On Feb. 4, 1974, when she was a 19-year-old college student, Hearst was kidnapped by the radical Symbionese Liberation Army. She eventually joined the group and helped them rob a bank; she was captured, convicted and sentenced to seven years in prison.

She was later pardoned by President Clinton for her role in the bank heist.

Authorities said Thursday that Elizabeth, now 15, was increasingly forced to depend on her captors during her nine-month disappearance. When found by Utah police Wednesday, she vehemently denied her identity when asked if she was Elizabeth Smart and told officers that the couple she was with were her parents.

"You have absorbed this new identity that they've given you," Hearst said.

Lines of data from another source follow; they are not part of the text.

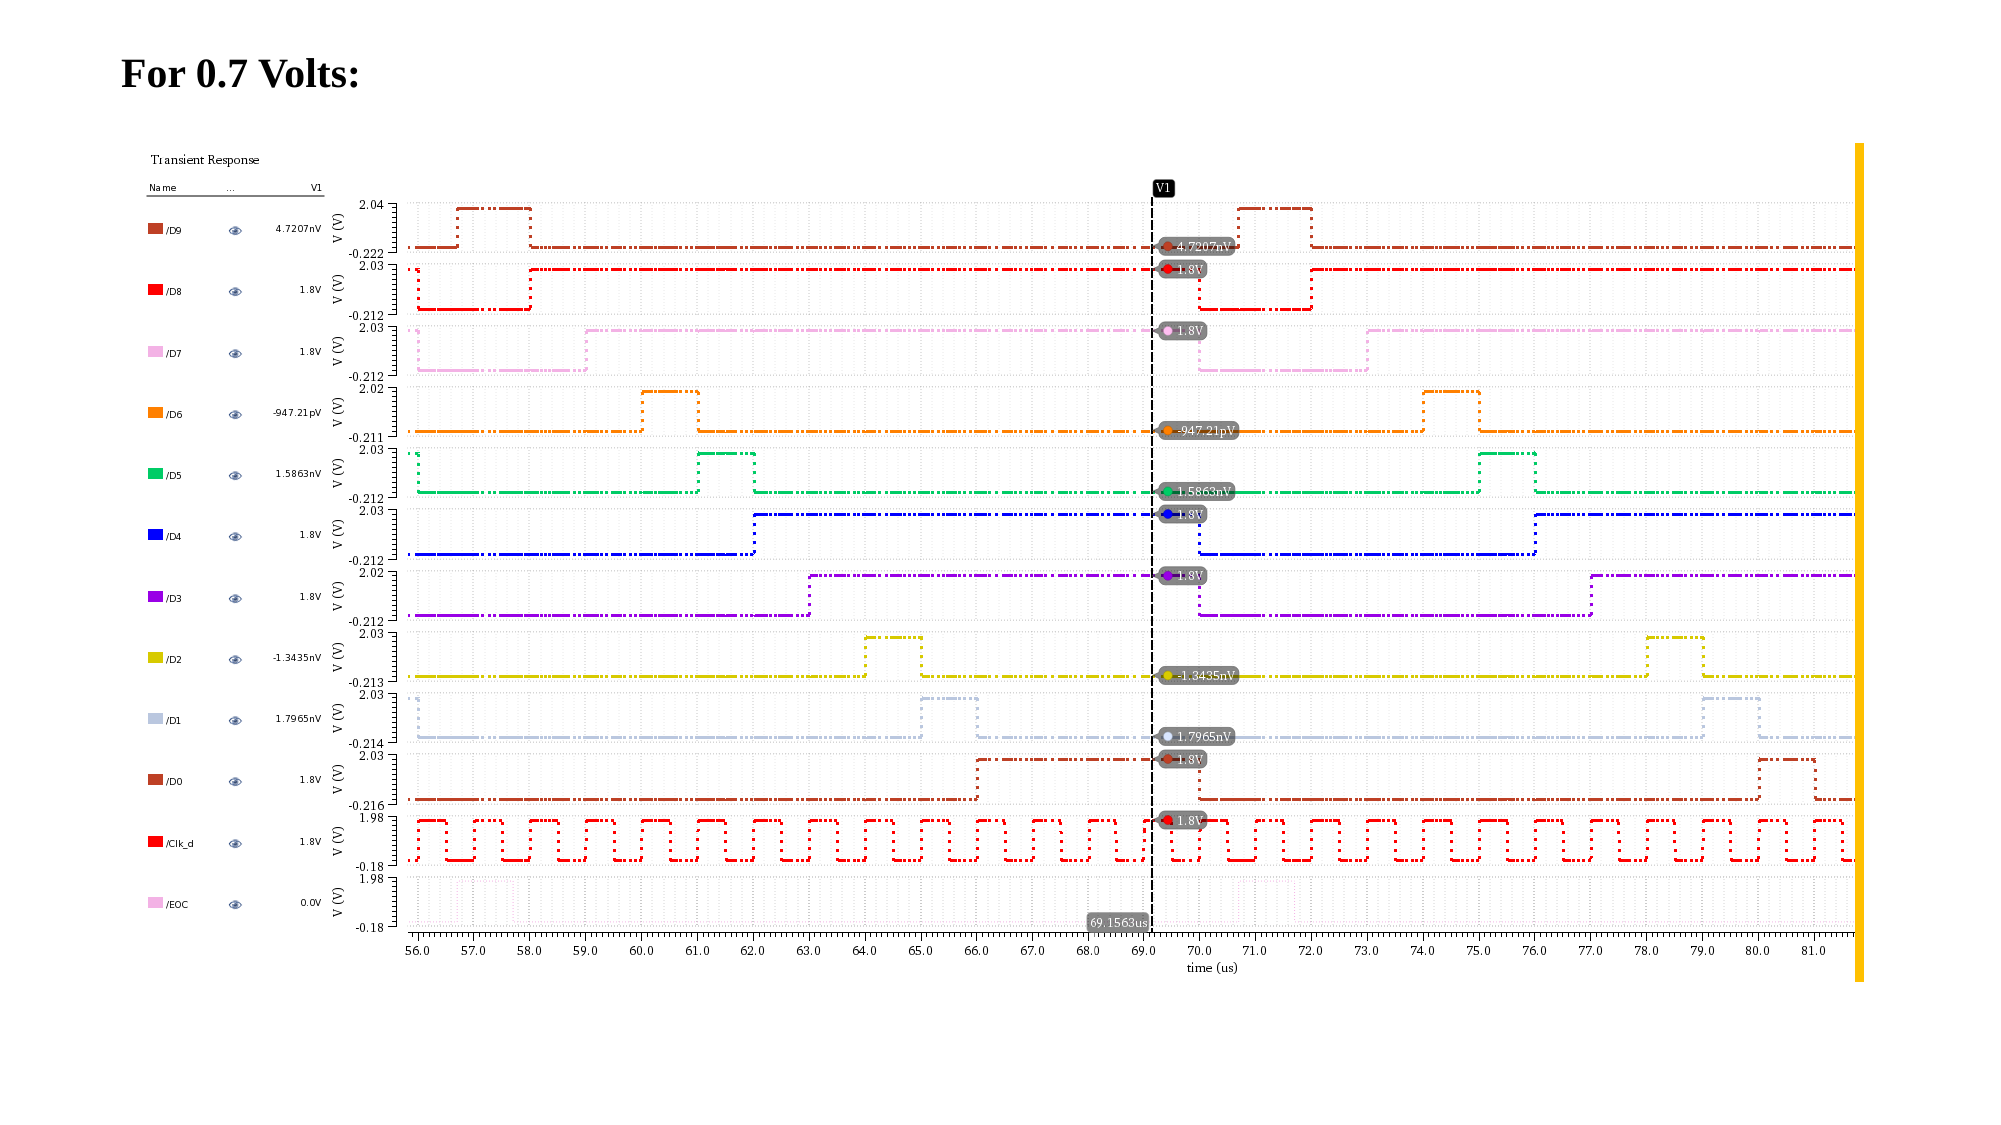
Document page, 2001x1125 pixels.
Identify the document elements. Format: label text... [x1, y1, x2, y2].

text_box For 0.7 Volts: [106, 38, 670, 104]
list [141, 142, 1859, 982]
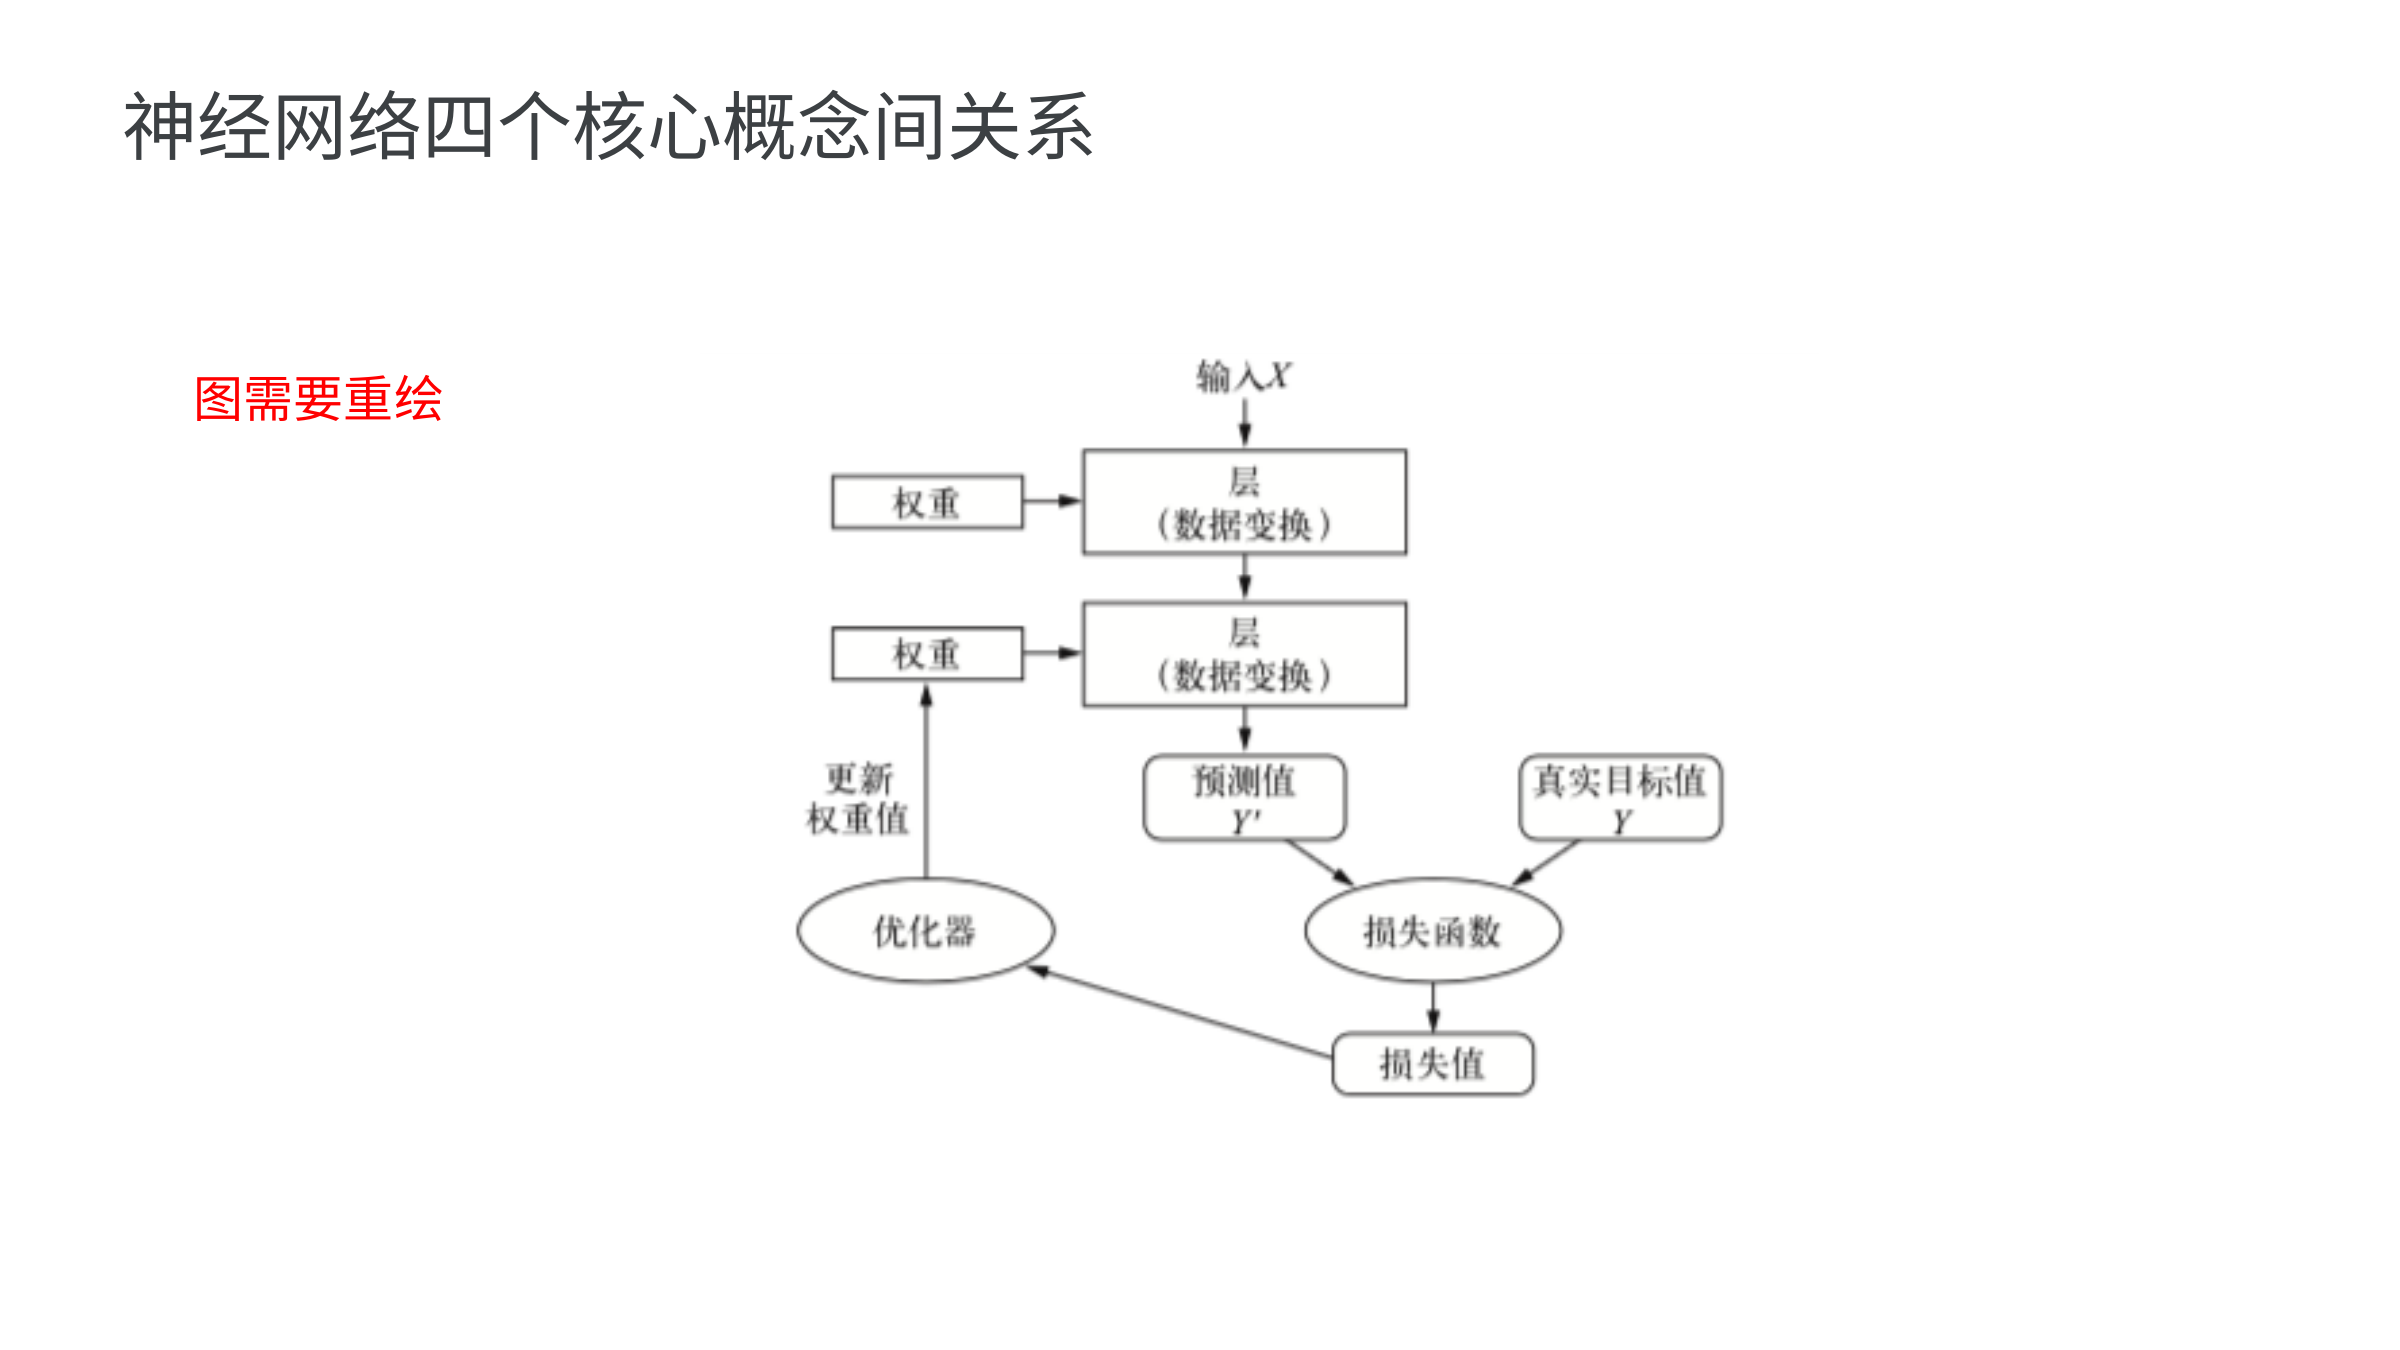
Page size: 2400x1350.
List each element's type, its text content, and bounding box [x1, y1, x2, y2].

picture [700, 352, 1819, 1104]
text_box 图需要重绘 [167, 352, 471, 437]
text_box 神经网络四个核心概念间关系 [107, 64, 1819, 180]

Hearst, now known formally as Patricia Hearst Shaw, also said abductees become psychologically dependent upon their abductors.

"Many times, people who have been held hostage say, They really were nice to me,"' she said. "But what they really means is,Thank God they didn't kill me."'

She said Elizabeth's family should keep the girl away from the news media.

"The experiences she's gone through have changed her," Hearst said. "She's never going to be the same trusting person. She's going to be very suspicious."

Hearst's father, Randolph Apperson Hearst, was the son of legendary newspaper magnate William Randolph Hearst. Since her release from prison, she has appeared in several movies and television sitcoms, written novels and done charitable work.